In 1925, Atarot was joined by Neve Yaakov, creating a bloc of Jewish settlement in the area. In 1931, the British Mandatory government expropriated 200 of the 375 dunams to construct a small airfield, in the process demolishing homes and uprooting fruit orchards, and harming the village's growth. The PLDC sold more of the land such that the moshav members were left with only 14 dunam per plot, while 30 dunam was considered to be the minimum necessary for sufficient income. Water shortages also plagued the village, as the locally constructed reservoir could not satisfy the needs, and so it was necessary to purchase water from neighbouring Arab villages as well as from the expensive British-built Jerusalem municipal pipes.

Atarot farmers supplied fruit, produce and dairy products to Jerusalem. Some of the moshav's fields were located at a distance, which created a security problem during the 1929 Palestine riots and 1936–1939 Arab revolt in Palestine when its residents were shot at, robbed, and besieged.

According to a census conducted in 1931 by the British Mandate authorities, Atarot had a population of 250 inhabitants, in 59 inhabited houses.

In the 1940s, the village had a population of 150.

===Depopulation in 1948 War===
Following the Israeli Declaration of Independence and attack of five Arab armies, the village withstood repeated attacks and acted as a bulwark during the Jordanian Arab Legion's 1948 Siege of Jerusalem. The Haganah command for the Jerusalem area finally decided to evacuate the remaining defenders; they left on 17 May 1948. The Jordanian forces looted and burned the village, turning the land into an extension of Kalandia Airport.

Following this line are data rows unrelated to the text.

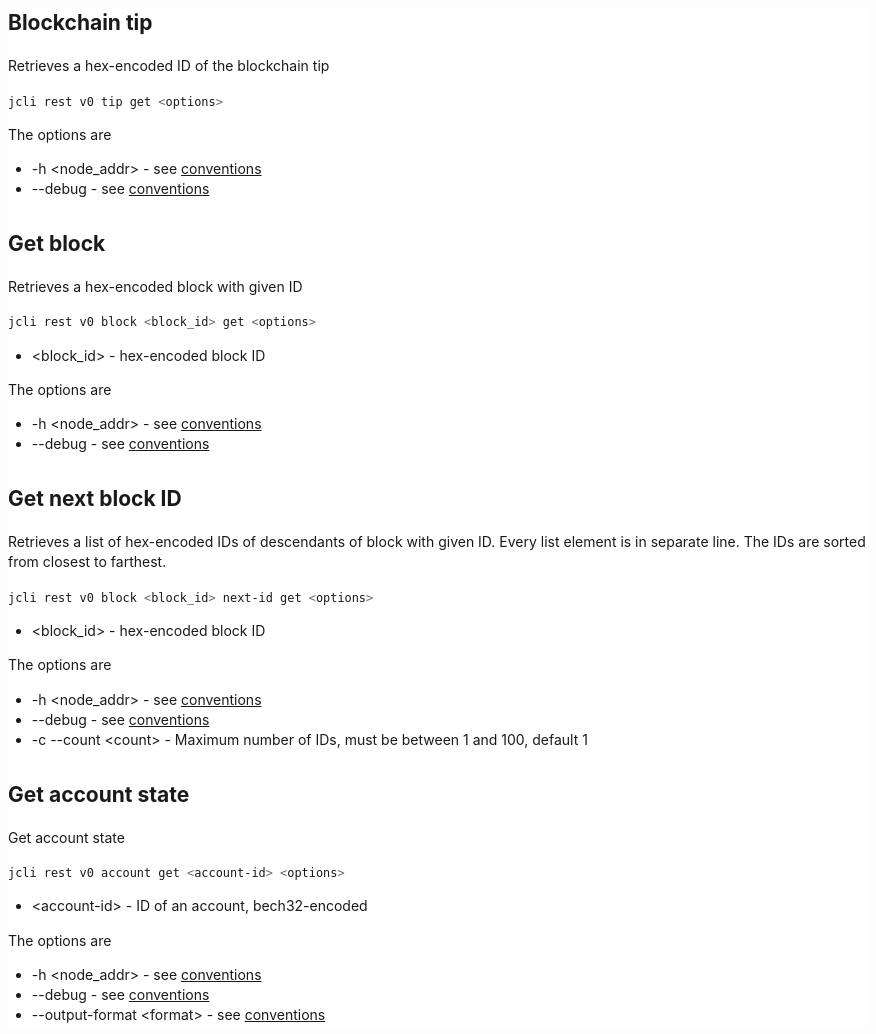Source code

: ## Blockchain tip

Retrieves a hex-encoded ID of the blockchain tip

```sh
jcli rest v0 tip get <options>
```

The options are

- -h <node_addr> - see [conventions](#conventions)
- --debug - see [conventions](#conventions)

## Get block

Retrieves a hex-encoded block with given ID

```sh
jcli rest v0 block <block_id> get <options>
```

- <block_id> - hex-encoded block ID

The options are

- -h <node_addr> - see [conventions](#conventions)
- --debug - see [conventions](#conventions)

## Get next block ID

Retrieves a list of hex-encoded IDs of descendants of block with given ID.
Every list element is in separate line. The IDs are sorted from closest to farthest.

```sh
jcli rest v0 block <block_id> next-id get <options>
```

- <block_id> - hex-encoded block ID

The options are

- -h <node_addr> - see [conventions](#conventions)
- --debug - see [conventions](#conventions)
- -c --count \<count\> - Maximum number of IDs, must be between 1 and 100, default 1

## Get account state

Get account state

```sh
jcli rest v0 account get <account-id> <options>
```

- \<account-id\> - ID of an account, bech32-encoded

The options are

- -h <node_addr> - see [conventions](#conventions)
- --debug - see [conventions](#conventions)
- --output-format \<format\> - see [conventions](#conventions)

The refugees maintained their desire to remain organised as an agricultural cooperative, and in August of that year they were resettled in the former Templer village of Wilhelma, which they named Bnei Atarot in remembrance of their original home.

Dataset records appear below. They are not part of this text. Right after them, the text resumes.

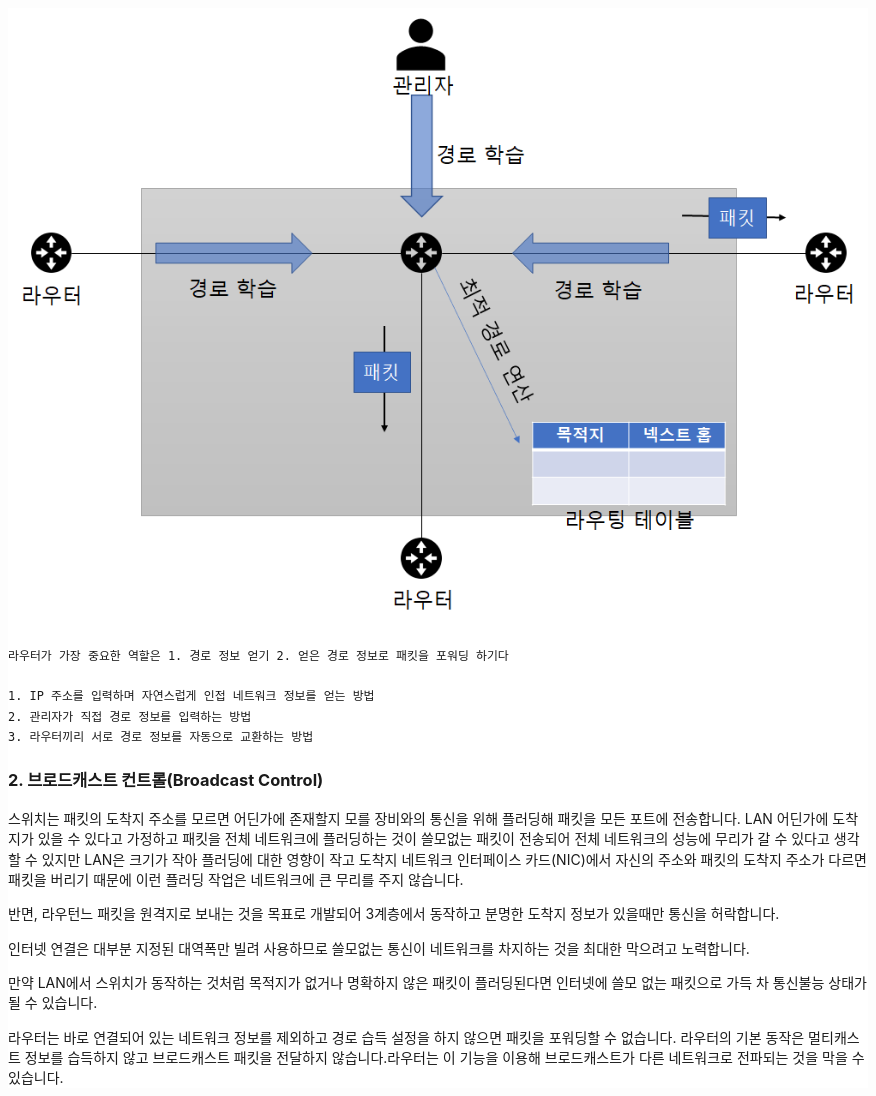 ![alt text](./image/image101.png)

```
라우터가 가장 중요한 역할은 1. 경로 정보 얻기 2. 얻은 경로 정보로 패킷을 포워딩 하기다

1. IP 주소를 입력하며 자연스럽게 인접 네트워크 정보를 얻는 방법
2. 관리자가 직접 경로 정보를 입력하는 방법
3. 라우터끼리 서로 경로 정보를 자동으로 교환하는 방법
```

### 2. 브로드캐스트 컨트롤(Broadcast Control)

스위치는 패킷의 도착지 주소를 모르면 어딘가에 존재할지 모를 장비와의 통신을 위해 플러딩해 패킷을 모든 포트에 전송합니다. LAN 어딘가에 도착지가 있을 수 있다고 가정하고 패킷을 전체 네트워크에 플러딩하는 것이 쓸모없는 패킷이 전송되어 전체 네트워크의 성능에 무리가 갈 수 있다고 생각할 수 있지만 LAN은 크기가 작아 플러딩에 대한 영향이 작고 도착지 네트워크 인터페이스 카드(NIC)에서 자신의 주소와 패킷의 도착지 주소가 다르면 패킷을 버리기 때문에 이런 플러딩 작업은 네트워크에 큰 무리를 주지 않습니다.

반면, 라우턴느 패킷을 원격지로 보내는 것을 목표로 개발되어 3계층에서 동작하고 분명한 도착지 정보가 있을때만 통신을 허락합니다.

인터넷 연결은 대부분 지정된 대역폭만 빌려 사용하므로 쓸모없는 통신이 네트워크를 차지하는 것을 최대한 막으려고 노력합니다.

만약 LAN에서 스위치가 동작하는 것처럼 목적지가 없거나 명확하지 않은 패킷이 플러딩된다면 인터넷에 쓸모 없는 패킷으로 가득 차 통신불능 상태가 될 수 있습니다.

라우터는 바로 연결되어 있는 네트워크 정보를 제외하고 경로 습득 설정을 하지 않으면 패킷을 포워딩할 수 없습니다. 라우터의 기본 동작은 멀티캐스트 정보를 습득하지 않고 브로드캐스트 패킷을 전달하지 않습니다.라우터는 이 기능을 이용해 브로드캐스트가 다른 네트워크로 전파되는 것을 막을 수 있습니다.
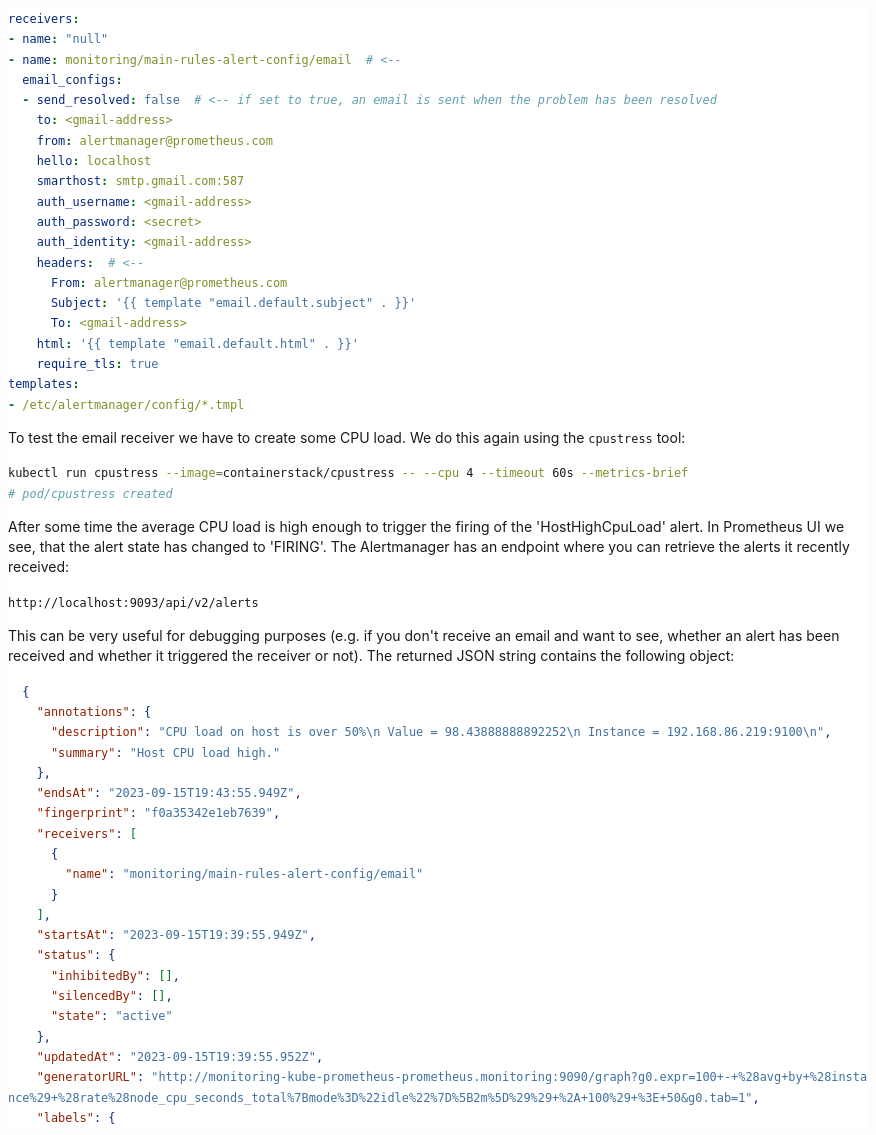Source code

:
 ```yaml
receivers:
- name: "null"
- name: monitoring/main-rules-alert-config/email  # <--
  email_configs:
  - send_resolved: false  # <-- if set to true, an email is sent when the problem has been resolved
    to: <gmail-address>
    from: alertmanager@prometheus.com
    hello: localhost
    smarthost: smtp.gmail.com:587
    auth_username: <gmail-address>
    auth_password: <secret>
    auth_identity: <gmail-address>
    headers:  # <--
      From: alertmanager@prometheus.com
      Subject: '{{ template "email.default.subject" . }}'
      To: <gmail-address>
    html: '{{ template "email.default.html" . }}'
    require_tls: true
templates:
- /etc/alertmanager/config/*.tmpl
```

To test the email receiver we have to create some CPU load. We do this again using the `cpustress` tool:
```sh
kubectl run cpustress --image=containerstack/cpustress -- --cpu 4 --timeout 60s --metrics-brief
# pod/cpustress created
```

After some time the average CPU load is high enough to trigger the firing of the 'HostHighCpuLoad' alert. In Prometheus UI we see, that the alert state has changed to 'FIRING'. The Alertmanager has an endpoint where you can retrieve the alerts it recently received:

```txt
http://localhost:9093/api/v2/alerts
```

This can be very useful for debugging purposes (e.g. if you don't receive an email and want to see, whether an alert has been received and whether it triggered the receiver or not). The returned JSON string contains the following object:

```json
  {
    "annotations": {
      "description": "CPU load on host is over 50%\n Value = 98.43888888892252\n Instance = 192.168.86.219:9100\n",
      "summary": "Host CPU load high."
    },
    "endsAt": "2023-09-15T19:43:55.949Z",
    "fingerprint": "f0a35342e1eb7639",
    "receivers": [
      {
        "name": "monitoring/main-rules-alert-config/email"
      }
    ],
    "startsAt": "2023-09-15T19:39:55.949Z",
    "status": {
      "inhibitedBy": [],
      "silencedBy": [],
      "state": "active"
    },
    "updatedAt": "2023-09-15T19:39:55.952Z",
    "generatorURL": "http://monitoring-kube-prometheus-prometheus.monitoring:9090/graph?g0.expr=100+-+%28avg+by+%28instance%29+%28rate%28node_cpu_seconds_total%7Bmode%3D%22idle%22%7D%5B2m%5D%29%29+%2A+100%29+%3E+50&g0.tab=1",
    "labels": {
```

Israeli author Esther Streit-Wertzel was commissioned in 2005 by the original families to write a chronicle of the village; she ultimately produced a novel on the topic.

===1967 war and aftermath===
Following the 1967 Six-Day War, the airport and site of the former village were captured by Israel along with the rest of the West Bank. The area was annexed into the expanded Jerusalem Municipality, and an industrial park was developed alongside the airport, renamed for the former village.

====Second Intifada====
During the Second Intifada, the park and airport suffered from Palestinian attacks due to their proximity to Ramallah, leading to the closure of the airport.

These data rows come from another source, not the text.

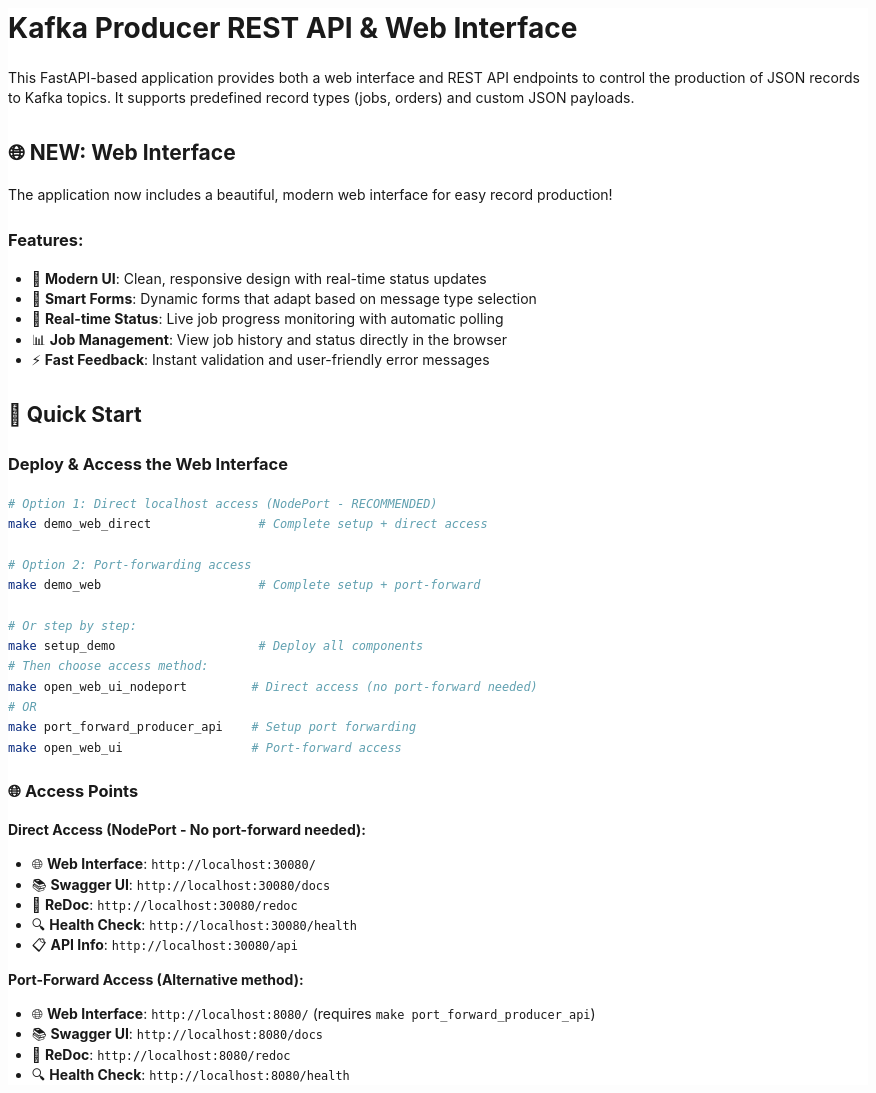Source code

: # Kafka Producer REST API & Web Interface

This FastAPI-based application provides both a web interface and REST API endpoints to control the production of JSON records to Kafka topics. It supports predefined record types (jobs, orders) and custom JSON payloads.

## 🌐 **NEW: Web Interface**

The application now includes a beautiful, modern web interface for easy record production!

### **Features:**
- 🎨 **Modern UI**: Clean, responsive design with real-time status updates
- 📝 **Smart Forms**: Dynamic forms that adapt based on message type selection
- 🔄 **Real-time Status**: Live job progress monitoring with automatic polling
- 📊 **Job Management**: View job history and status directly in the browser
- ⚡ **Fast Feedback**: Instant validation and user-friendly error messages

## 🚀 Quick Start

### Deploy & Access the Web Interface

```bash
# Option 1: Direct localhost access (NodePort - RECOMMENDED)
make demo_web_direct               # Complete setup + direct access

# Option 2: Port-forwarding access
make demo_web                      # Complete setup + port-forward

# Or step by step:
make setup_demo                    # Deploy all components
# Then choose access method:
make open_web_ui_nodeport         # Direct access (no port-forward needed)
# OR
make port_forward_producer_api    # Setup port forwarding
make open_web_ui                  # Port-forward access
```

### 🌐 Access Points

**Direct Access (NodePort - No port-forward needed):**
- 🌐 **Web Interface**: `http://localhost:30080/` 
- 📚 **Swagger UI**: `http://localhost:30080/docs`
- 📖 **ReDoc**: `http://localhost:30080/redoc` 
- 🔍 **Health Check**: `http://localhost:30080/health`
- 📋 **API Info**: `http://localhost:30080/api`

**Port-Forward Access (Alternative method):**
- 🌐 **Web Interface**: `http://localhost:8080/` (requires `make port_forward_producer_api`)
- 📚 **Swagger UI**: `http://localhost:8080/docs`
- 📖 **ReDoc**: `http://localhost:8080/redoc` 
- 🔍 **Health Check**: `http://localhost:8080/health`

On February 27, 2000, a young Jewish Israeli businessman, Gadi Rejwan, who owned a factory in Atarot, was shot to death by one of his Arab workers.

==Industrial zone==
Before the Intifada, the zone housed over 200 companies including Coca-Cola, Mercedes-Benz, Israel Aircraft Industries, and many Arab-owned and joint enterprises. Some 4,000 people were employed prior to 2000, Arabs from Jerusalem and the West Bank comprising about two-thirds.

With the ebbing of violence, the Atarot Industrial Zone saw renewed activity, and several new companies moved in, aided by the new Highway 45's linking the area to the nearby Route 443 expressway to the Tel Aviv metropolitan area and Highway 50 (Begin Boulevard) to central Jerusalem. As of 2003, the area, which has surpassed Har Hotzvim to become the largest industrial zone in Jerusalem, houses 160 factories in a variety of industries. The area is managed by a non profit organisation, which successfully lobbied the Jerusalem Municipality for the right to handle security, previously carried out by private firms.

==Waste transfer station==
A new waste transfer station in Atarot started receiving waste from Jerusalem in February 2014. According to Israel's Ministry of Environmental Protection, the new waste station will allow the closure of the polluting waste facility located in Abu Dis.